── Data for this task ──

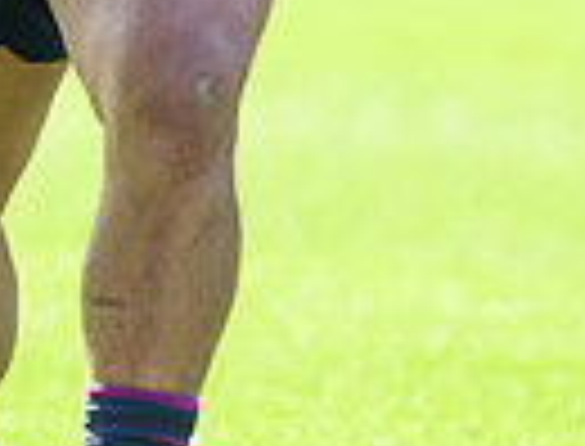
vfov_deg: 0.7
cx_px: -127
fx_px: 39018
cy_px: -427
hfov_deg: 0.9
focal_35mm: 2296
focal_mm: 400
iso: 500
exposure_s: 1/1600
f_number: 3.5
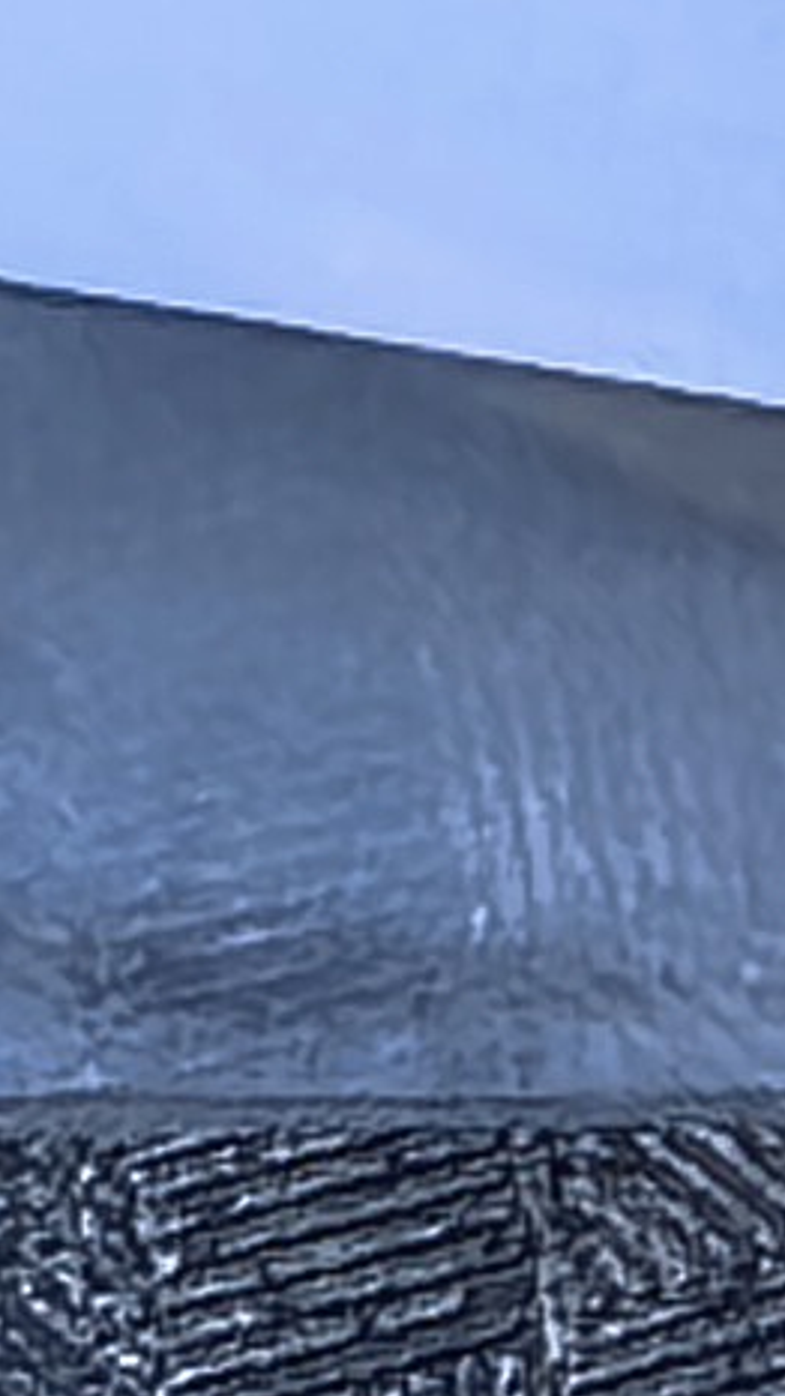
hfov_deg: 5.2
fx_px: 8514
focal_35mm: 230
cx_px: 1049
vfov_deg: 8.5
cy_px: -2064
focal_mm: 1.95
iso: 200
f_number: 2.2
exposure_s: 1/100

───

• Required action: Could you set down the data exactly as given, minus its pictures?

• Solution to this exercise:
vfov_deg: 0.7
cx_px: -127
fx_px: 39018
cy_px: -427
hfov_deg: 0.9
focal_35mm: 2296
focal_mm: 400
iso: 500
exposure_s: 1/1600
f_number: 3.5
hfov_deg: 5.2
fx_px: 8514
focal_35mm: 230
cx_px: 1049
vfov_deg: 8.5
cy_px: -2064
focal_mm: 1.95
iso: 200
f_number: 2.2
exposure_s: 1/100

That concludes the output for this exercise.